Magnitude of the interaction free energy per unit area and number of layers, $|f_{gg}|/S$, plotted as a function of the separation $b$ between two successive undoped (bottom black dot-dashed line) and doped (top black solid line) graphene layers for a system composed of infinitely many layers of undoped/doped graphene as schematically depicted in Fig. 11. The temperature of the system is $300\text{K}$, the thickness of the graphene layers is fixed at 1 Å and we have chosen the dielectric function for the undoped case from Eq. (10) and for the doped case (with the doping electron density chosen as $\rho ={10}^{16}{\text{m}}^{-2}$), from Eq. (12).

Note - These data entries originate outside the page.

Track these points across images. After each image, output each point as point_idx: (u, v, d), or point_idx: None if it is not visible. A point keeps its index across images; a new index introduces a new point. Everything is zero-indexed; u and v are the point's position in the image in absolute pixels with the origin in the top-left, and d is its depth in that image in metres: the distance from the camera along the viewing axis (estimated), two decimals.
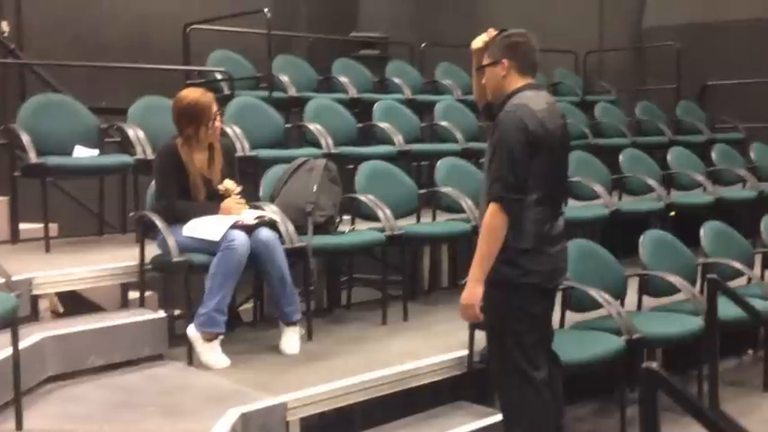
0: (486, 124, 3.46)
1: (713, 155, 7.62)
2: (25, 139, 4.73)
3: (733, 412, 3.93)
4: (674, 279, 4.53)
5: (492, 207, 3.12)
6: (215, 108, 4.15)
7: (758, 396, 4.72)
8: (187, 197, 4.11)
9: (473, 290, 3.15)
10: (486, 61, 3.32)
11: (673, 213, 6.32)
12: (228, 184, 4.13)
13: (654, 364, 1.87)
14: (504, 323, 3.22)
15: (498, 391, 3.41)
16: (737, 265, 4.96)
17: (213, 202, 4.11)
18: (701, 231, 5.14)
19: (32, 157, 4.68)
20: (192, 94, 4.18)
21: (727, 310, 3.84)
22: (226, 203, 4.08)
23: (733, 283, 4.66)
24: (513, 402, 3.27)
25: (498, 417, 3.73)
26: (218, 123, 4.17)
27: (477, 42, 3.38)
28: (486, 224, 3.14)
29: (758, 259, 5.41)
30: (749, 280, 5.07)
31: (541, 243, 3.20)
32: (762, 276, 5.31)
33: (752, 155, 7.82)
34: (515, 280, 3.17)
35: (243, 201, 4.15)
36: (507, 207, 3.10)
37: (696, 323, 4.23)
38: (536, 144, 3.13)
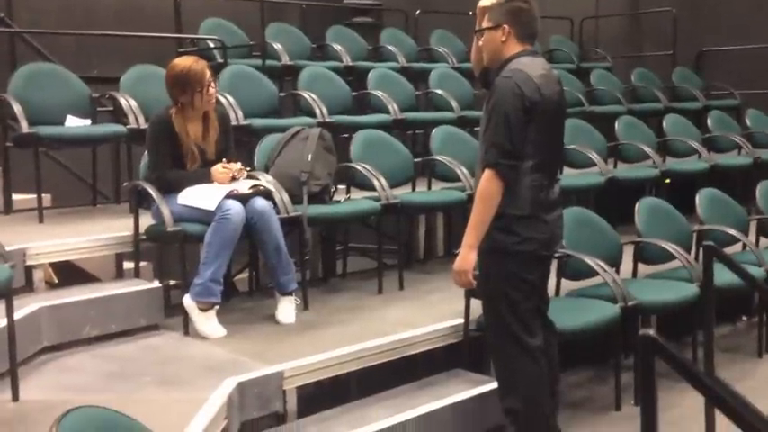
0: (483, 91, 3.42)
1: (709, 122, 7.61)
2: (17, 108, 4.69)
3: (727, 378, 3.96)
4: (669, 246, 4.54)
5: (487, 173, 3.10)
6: (208, 75, 4.11)
7: (752, 362, 4.76)
8: (179, 167, 4.08)
9: (466, 256, 3.15)
10: (486, 24, 3.27)
11: (668, 180, 6.32)
12: (233, 166, 4.10)
13: (651, 331, 1.86)
14: (500, 290, 3.22)
15: (494, 358, 3.42)
16: (732, 231, 4.97)
17: (205, 170, 4.08)
18: (696, 198, 5.14)
19: (24, 127, 4.65)
20: (184, 61, 4.14)
21: (723, 276, 3.84)
22: (215, 169, 4.05)
23: (727, 250, 4.66)
24: (509, 369, 3.28)
25: (494, 384, 3.75)
26: (212, 90, 4.13)
27: (485, 1, 3.32)
28: (480, 190, 3.13)
29: (753, 226, 5.41)
30: (744, 247, 5.08)
31: (538, 210, 3.18)
32: (756, 243, 5.32)
33: (747, 121, 7.81)
34: (511, 247, 3.16)
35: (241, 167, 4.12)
36: (503, 173, 3.09)
37: (691, 290, 4.24)
38: (532, 110, 3.10)
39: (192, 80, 4.04)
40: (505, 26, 3.22)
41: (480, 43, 3.33)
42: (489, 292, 3.29)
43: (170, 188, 4.03)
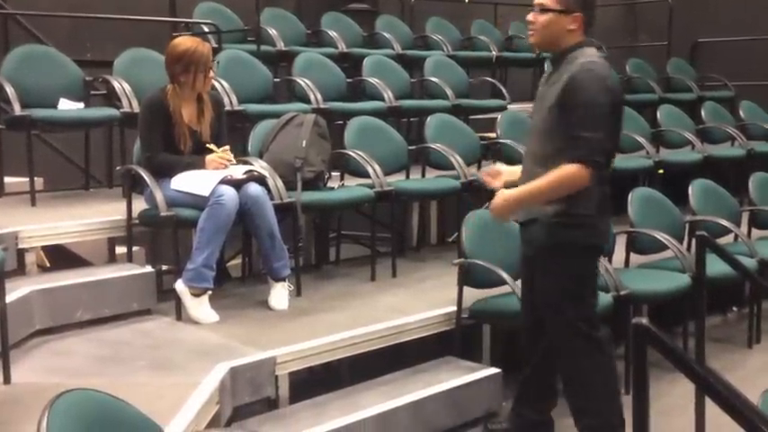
0: (549, 73, 3.26)
1: (703, 113, 7.62)
2: (9, 90, 4.66)
3: (718, 368, 3.99)
4: (662, 236, 4.55)
5: (578, 168, 3.00)
6: (211, 57, 4.11)
7: (742, 352, 4.78)
8: (172, 149, 4.06)
9: (511, 205, 3.10)
10: (554, 5, 3.11)
11: (661, 171, 6.33)
12: (227, 155, 4.07)
13: (644, 320, 1.87)
14: (573, 287, 3.16)
15: (568, 361, 3.27)
16: (725, 222, 4.99)
17: (199, 155, 4.06)
18: (690, 189, 5.16)
19: (17, 110, 4.62)
20: (189, 41, 4.12)
21: (715, 266, 3.86)
22: (210, 158, 4.04)
23: (720, 241, 4.68)
24: (584, 369, 3.19)
25: (486, 371, 3.77)
26: (212, 74, 4.13)
27: None
28: (566, 179, 3.01)
29: (745, 217, 5.44)
30: (736, 237, 5.10)
31: (603, 204, 3.16)
32: (748, 234, 5.34)
33: (741, 113, 7.83)
34: (582, 241, 3.13)
35: (231, 157, 4.10)
36: (596, 171, 3.01)
37: (683, 280, 4.26)
38: (613, 104, 3.08)
39: (198, 61, 4.02)
40: (578, 14, 3.10)
41: (540, 19, 3.14)
42: (565, 290, 3.16)
43: (160, 171, 4.01)
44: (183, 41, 4.11)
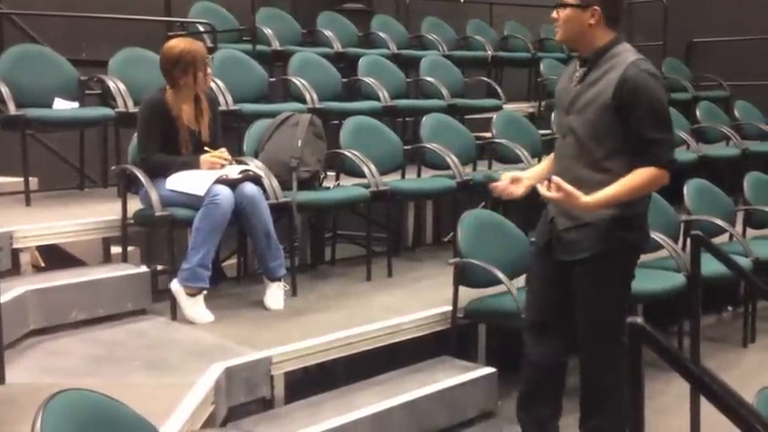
0: (583, 72, 3.09)
1: (697, 112, 7.63)
2: (4, 90, 4.65)
3: (713, 368, 3.99)
4: (657, 236, 4.55)
5: (661, 171, 2.96)
6: (207, 54, 4.12)
7: (737, 352, 4.79)
8: (172, 150, 4.05)
9: (586, 205, 2.91)
10: (572, 0, 3.01)
11: None
12: (224, 155, 4.07)
13: (639, 319, 1.88)
14: (621, 289, 3.14)
15: (598, 364, 3.21)
16: (720, 222, 4.99)
17: (195, 155, 4.06)
18: (684, 189, 5.16)
19: (11, 110, 4.61)
20: (183, 42, 4.10)
21: (710, 266, 3.86)
22: (204, 157, 4.03)
23: (715, 240, 4.69)
24: (612, 373, 3.13)
25: (481, 371, 3.77)
26: (209, 71, 4.13)
27: None
28: (650, 184, 2.99)
29: (740, 216, 5.44)
30: (731, 237, 5.11)
31: (648, 204, 3.15)
32: (743, 233, 5.35)
33: (736, 113, 7.85)
34: (637, 243, 3.12)
35: (228, 156, 4.10)
36: (672, 171, 2.98)
37: (679, 279, 4.27)
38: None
39: (195, 60, 4.01)
40: (597, 8, 2.98)
41: (561, 14, 3.05)
42: (615, 294, 3.12)
43: (156, 171, 4.00)
44: (177, 44, 4.10)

The functional form of the free energy for the undoped case is compared with scaling forms $b^{-3},b^{-4},b^{-5}$, and $b^{-4}$ in various regimes of separation. For the doped case, the free energy is compared with the scaling forms $b^{-2.5}$ and $b^{-3}$.

Figure 13

Magnitude of the interaction free energy per unit area and number of layers, $|f_{gg}|/S$, for the system composed of $N+1$ layers of undoped (bottom black dot-dashed line) and doped (top black solid line) graphene is compared with the magnitude of the interaction free energy per unit area, $|F_{gg}|/S$, for the system composed of only two undoped (green dots) and doped (red dots) graphene layers as a function of the separation between the layers, $b$. The inset shows the ratio of these two quantities for both undoped (black dot-dashed line) and doped (black solid line) cases.